The BBC withdrew late last month, much to his annoyance. He is keen to see what happens now that television cricket, for the first time in England, is about to be measured in commercial terms. He does not expect to be involved. His long break from the game has not deterred a plethora of opinions on it and while he sees a future for Test cricket he knows that what the majority want to watch is limited-overs fare.

"Test matches should continue to be played but the authorities have to get together and have a global competition to decide champions and they also have to ensure greater chances of a positive result. In a one-day match people can see 500 runs scored and maybe 15 wickets fall. That's what they go for. In Tests that's not the case. The first match after I got the rights to Sri Lanka's matches was against India. They broke the world record and Sanath Jayasuriya got 340 but it was utterly tedious. What a Test batsman should do is score his runs quickly enough for his side to bowl out the opposition twice and that's hard to do. That's what Sachin does."

Mascarenhas's admiration for Tendulkar's genius is genuine but is doubtless heightened by the fact that he has a slice of the action of rather more than 10 per cent. It was the commentator and former Test player Ravi Shastri who suggested that Tendulkar might need somebody with nous to make the most of his earning opportunities. Mascarenhas stepped in three years ago and signed the most glittering star in the firmament to deals worth $10m.

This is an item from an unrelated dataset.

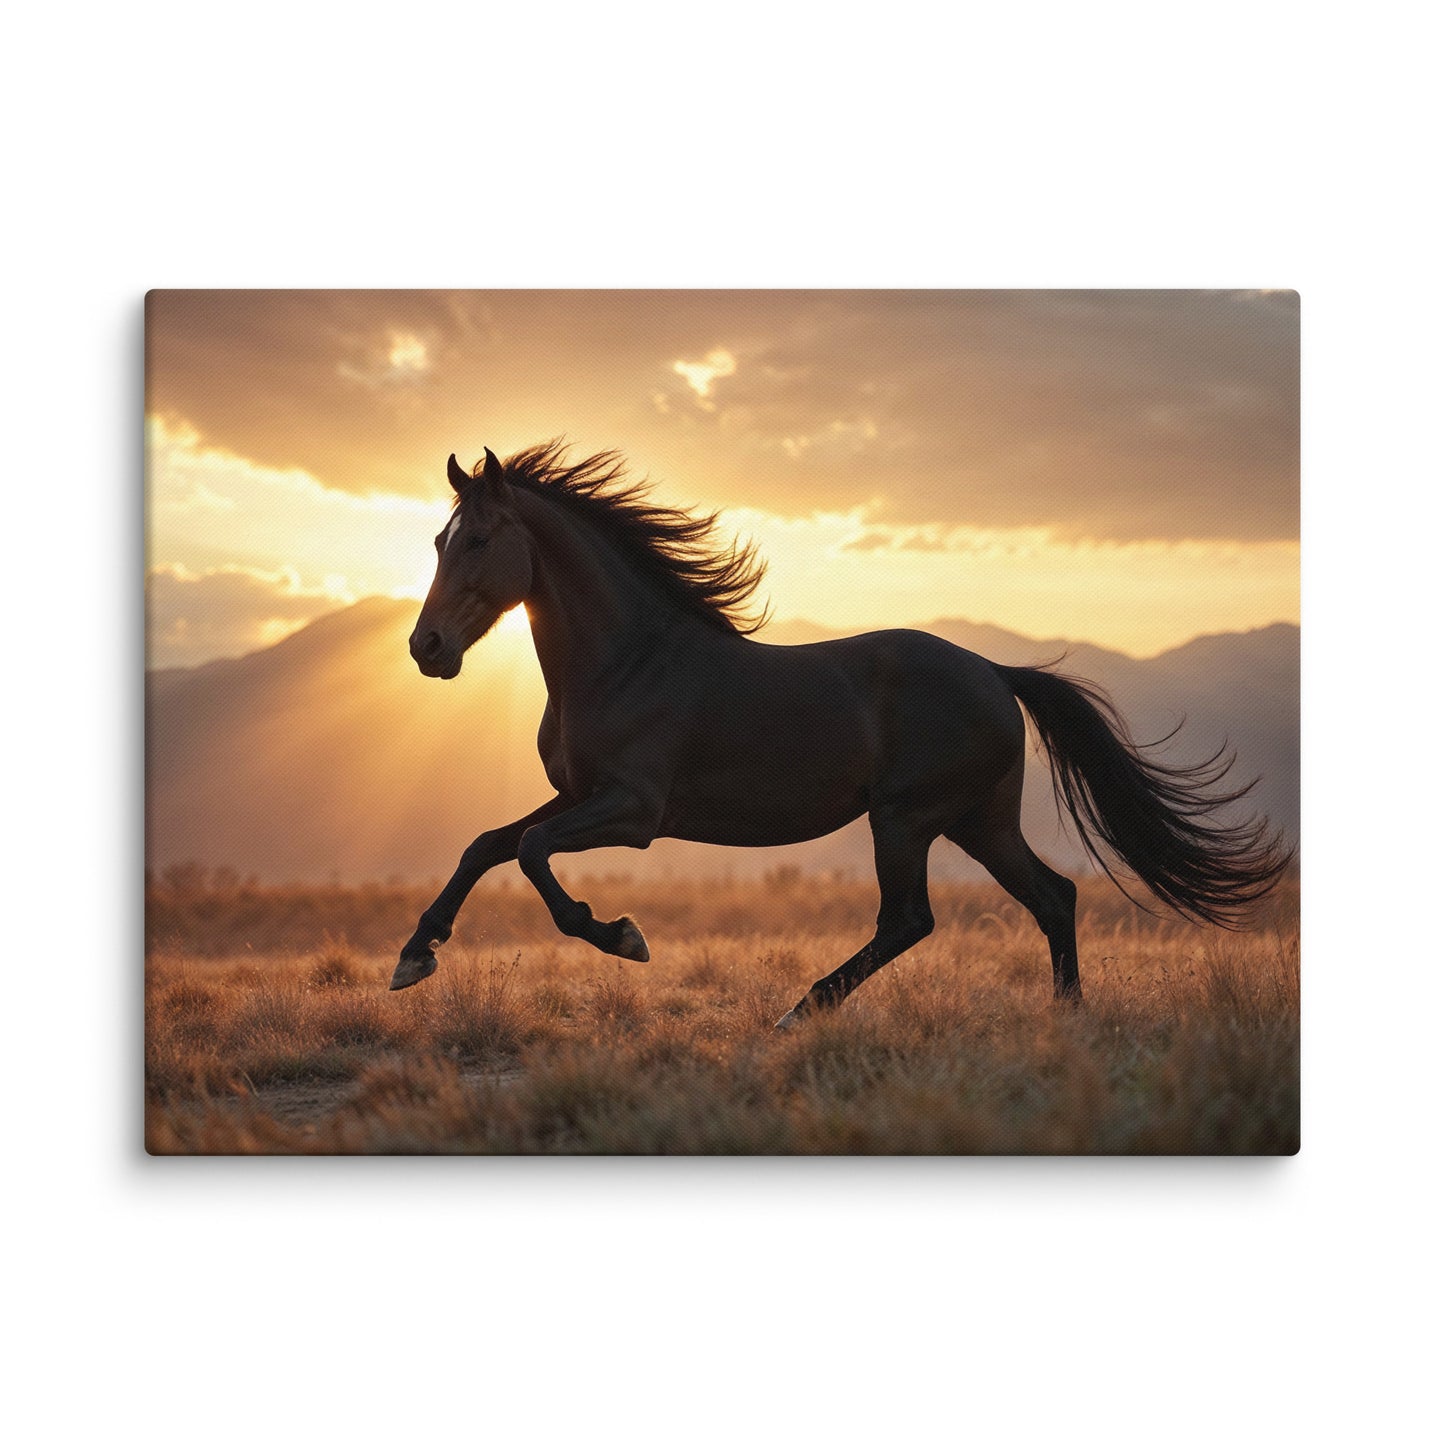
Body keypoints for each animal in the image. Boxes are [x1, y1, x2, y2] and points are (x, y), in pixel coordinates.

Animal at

Still based in Westport, Connecticut, Mascarenhas lives the life of a television mogul. He was in Monte Carlo for a television trade fair last week and was off to Turkey to see the Stones courtesy of an invitation from their vocalist and cricket buff, Mick Jagger. "I've done some work with Mick on cricket on the Internet."

He is not averse to a touch of name dropping: those with whom he has had a tipple at various bars and those whom he has recruited to his commentary teams when he is required to provide the whole production of a match. He talks with great fervour and the walls of his London apartment are lined with cricket books. Catching up for lost time perhaps. He would have given a lot to see Garner play.